Somerset Maugham Fullscreen Something human (1930)

Pause

Fortunately at that moment the waiter was handing me a dish.

To the best of my belief I had never seen the fellow before.

I asked myself whether his bow was due to my insistent stare, which made him think that he had met me somewhere, or whether I had really run across him and completely forgotten.

I have a bad memory for faces and I had in this case the excuse that he looked exactly like a great many other people.

You saw a dozen of him at every golf course round London on a fine Sunday.

He finished his dinner before me.

He got up, but on his way out stopped at my table.

He stretched out his hand.

'How d'you do?' he said. 'I didn't recognize you when you first came in.

I wasn't meaning to cut you.'

He spoke in a pleasant voice with the tones cultivated at Oxford and copied by many who have never been there.

It was evident that he knew me and evident too that he had no notion that I did not also know him.

I had risen and since he was a good deal taller than I he looked down on me.

He held himself with a sort of languor.

He stooped a little, which added to the impression he gave me of having about him an air that was vaguely apologetic.

His manner was a trifle condescending and at the same time a trifle shy.

'Won't you come and have your coffee with me?' he said. 'I'm quite alone.'

'Yes, I shall be glad to.'

He left me and I still had no notion who he was or where I had met him.

I had noticed one curious thing about him.

Not once during the few sentences we exchanged, when we shook hands, or when with a nod he left me, did even the suspicion of a smile cross his face.

Seeing him more closely I observed that he was in his way good-looking; his features were regular, his grey eyes were handsome, he had a slim figure; but it was a way that I found uninteresting.

A silly woman would say he looked romantic.

He reminded you of one of the knights of Burne-Jones though he was on a larger scale and there was no suggestion that he suffered from the chronic colitis that afflicted those unfortunate creatures.

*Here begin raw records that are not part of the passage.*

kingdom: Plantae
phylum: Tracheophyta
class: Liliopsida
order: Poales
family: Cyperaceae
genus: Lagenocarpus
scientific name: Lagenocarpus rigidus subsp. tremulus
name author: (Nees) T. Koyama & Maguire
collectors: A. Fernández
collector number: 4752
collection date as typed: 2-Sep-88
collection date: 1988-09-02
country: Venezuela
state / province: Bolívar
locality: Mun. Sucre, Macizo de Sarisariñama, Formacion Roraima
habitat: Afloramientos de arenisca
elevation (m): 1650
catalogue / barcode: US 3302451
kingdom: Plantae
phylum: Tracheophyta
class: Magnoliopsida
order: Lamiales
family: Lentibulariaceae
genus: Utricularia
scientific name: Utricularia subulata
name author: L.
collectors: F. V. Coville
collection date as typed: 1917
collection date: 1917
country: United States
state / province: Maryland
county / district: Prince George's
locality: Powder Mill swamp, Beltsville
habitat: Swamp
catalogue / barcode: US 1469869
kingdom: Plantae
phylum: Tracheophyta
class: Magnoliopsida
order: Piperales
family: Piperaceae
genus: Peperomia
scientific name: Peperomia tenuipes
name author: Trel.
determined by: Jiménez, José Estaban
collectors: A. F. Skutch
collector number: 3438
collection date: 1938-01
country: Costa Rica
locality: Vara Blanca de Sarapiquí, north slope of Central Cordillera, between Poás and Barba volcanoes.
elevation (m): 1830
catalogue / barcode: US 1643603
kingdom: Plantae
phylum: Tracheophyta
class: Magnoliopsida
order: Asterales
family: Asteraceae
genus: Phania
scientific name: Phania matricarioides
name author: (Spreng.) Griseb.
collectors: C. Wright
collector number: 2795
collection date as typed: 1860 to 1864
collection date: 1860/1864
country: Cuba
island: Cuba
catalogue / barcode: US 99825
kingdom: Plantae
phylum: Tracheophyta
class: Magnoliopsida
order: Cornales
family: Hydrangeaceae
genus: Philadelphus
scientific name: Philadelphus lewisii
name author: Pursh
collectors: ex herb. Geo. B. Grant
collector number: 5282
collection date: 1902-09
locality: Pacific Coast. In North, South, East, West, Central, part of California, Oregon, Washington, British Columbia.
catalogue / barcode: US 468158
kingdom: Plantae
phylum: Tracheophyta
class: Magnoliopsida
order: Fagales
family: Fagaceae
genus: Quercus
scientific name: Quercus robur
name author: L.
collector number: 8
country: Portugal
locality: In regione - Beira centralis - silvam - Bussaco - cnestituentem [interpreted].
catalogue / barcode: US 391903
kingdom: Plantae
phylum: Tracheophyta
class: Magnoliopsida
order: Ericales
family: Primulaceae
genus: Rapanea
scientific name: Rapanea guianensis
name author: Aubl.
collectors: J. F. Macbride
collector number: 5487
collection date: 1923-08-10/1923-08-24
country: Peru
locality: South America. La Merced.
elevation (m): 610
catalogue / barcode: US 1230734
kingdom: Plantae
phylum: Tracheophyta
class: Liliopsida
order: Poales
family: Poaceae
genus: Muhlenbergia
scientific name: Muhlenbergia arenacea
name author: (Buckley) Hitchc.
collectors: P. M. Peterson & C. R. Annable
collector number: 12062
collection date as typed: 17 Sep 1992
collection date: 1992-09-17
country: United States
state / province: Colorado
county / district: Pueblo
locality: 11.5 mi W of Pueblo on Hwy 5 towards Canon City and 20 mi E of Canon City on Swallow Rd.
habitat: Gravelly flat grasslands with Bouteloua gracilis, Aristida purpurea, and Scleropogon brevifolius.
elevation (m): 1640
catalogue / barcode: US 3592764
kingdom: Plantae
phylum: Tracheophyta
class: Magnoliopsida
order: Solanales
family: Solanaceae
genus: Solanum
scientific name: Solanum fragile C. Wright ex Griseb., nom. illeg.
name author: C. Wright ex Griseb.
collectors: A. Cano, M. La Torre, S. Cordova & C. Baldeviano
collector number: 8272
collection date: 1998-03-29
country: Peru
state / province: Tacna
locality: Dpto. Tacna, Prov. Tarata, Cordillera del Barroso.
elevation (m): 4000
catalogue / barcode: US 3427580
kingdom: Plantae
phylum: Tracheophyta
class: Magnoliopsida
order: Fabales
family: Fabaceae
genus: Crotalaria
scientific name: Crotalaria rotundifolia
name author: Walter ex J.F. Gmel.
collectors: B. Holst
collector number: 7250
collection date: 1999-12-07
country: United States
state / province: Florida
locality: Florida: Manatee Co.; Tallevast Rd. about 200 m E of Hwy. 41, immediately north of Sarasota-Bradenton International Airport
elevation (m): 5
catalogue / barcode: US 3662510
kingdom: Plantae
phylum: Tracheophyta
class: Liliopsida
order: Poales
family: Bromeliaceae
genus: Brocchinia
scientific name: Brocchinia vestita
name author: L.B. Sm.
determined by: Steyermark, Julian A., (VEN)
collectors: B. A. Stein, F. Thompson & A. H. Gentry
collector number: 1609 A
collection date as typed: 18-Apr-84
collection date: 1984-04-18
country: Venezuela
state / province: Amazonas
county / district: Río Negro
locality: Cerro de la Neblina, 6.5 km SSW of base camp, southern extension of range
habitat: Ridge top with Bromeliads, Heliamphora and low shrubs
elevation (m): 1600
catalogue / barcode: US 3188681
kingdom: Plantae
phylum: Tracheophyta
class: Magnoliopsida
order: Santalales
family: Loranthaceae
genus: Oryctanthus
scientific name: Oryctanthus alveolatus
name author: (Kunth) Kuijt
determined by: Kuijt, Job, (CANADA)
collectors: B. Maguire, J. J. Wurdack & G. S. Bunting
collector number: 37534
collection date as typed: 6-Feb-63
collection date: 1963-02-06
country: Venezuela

He was the sort of man whom you expected to look wonderful in fancy dress till you saw him in it and then you found that he looked absurd.

Presently I finished my dinner and went into the lounge.

He was sitting in a large arm-chair and when he saw me he called a waiter.

I sat down.

The waiter came up and he ordered coffee and liqueurs.

He spoke Italian very well.

I was wondering by what means I could find out who he was without offending him.

People are always a little disconcerted when you do not recognize them, they are so important to themselves, it is a shock to discover of what small importance they are to others.

The excellence of his Italian recalled him to me.

I remembered who he was and remembered at the same time that I did not like him.

His name was Humphrey Carruthers.

He was in the Foreign Office and he had a position of some importance.

He was in charge of I know not what department.

He had been attached to various embassies and I supposed that a sojourn in Rome accounted for his idiomatic Italian.

It was stupid of me not to have seen at once that he was connected with the diplomatic service.

He had all the marks of the profession.

He had the supercilious courtesy that is so well calculated to put up the backs of the general public and the aloofness due to the consciousness the diplomat has that he is not as other men are, joined with the shyness occasioned by his uneasy feeling that other men do not quite realize it.

I had known Carruthers for a good many years, but had met him infrequently, at luncheon-parties where I said no more than how do you do to him and at the opera where he gave me a cool nod.

He was generally thought intelligent; he was certainly cultured.

He could talk of all the right things.

It was inexcusable of me not to have remembered him, for he had lately acquired a very considerable reputation as a writer of short stories.

They had appeared first in one or other of those magazines that are founded now and then by well-disposed persons to give the intelligent reader something worthy of his attention and that die when their proprietors have lost as much money as they want to; and in their discreet and handsomely printed pages had excited as much attention as an exiguous circulation permitted.

Then they were published in book form.

They created a sensation.

I have seldom read such unanimous praise in the weekly papers.

Most of them gave the book a column and the Literary Supplement of The Times reviewed it not among the common ruck of novels but in a place by itself cheek by jowl with the memoirs of a distinguished statesman.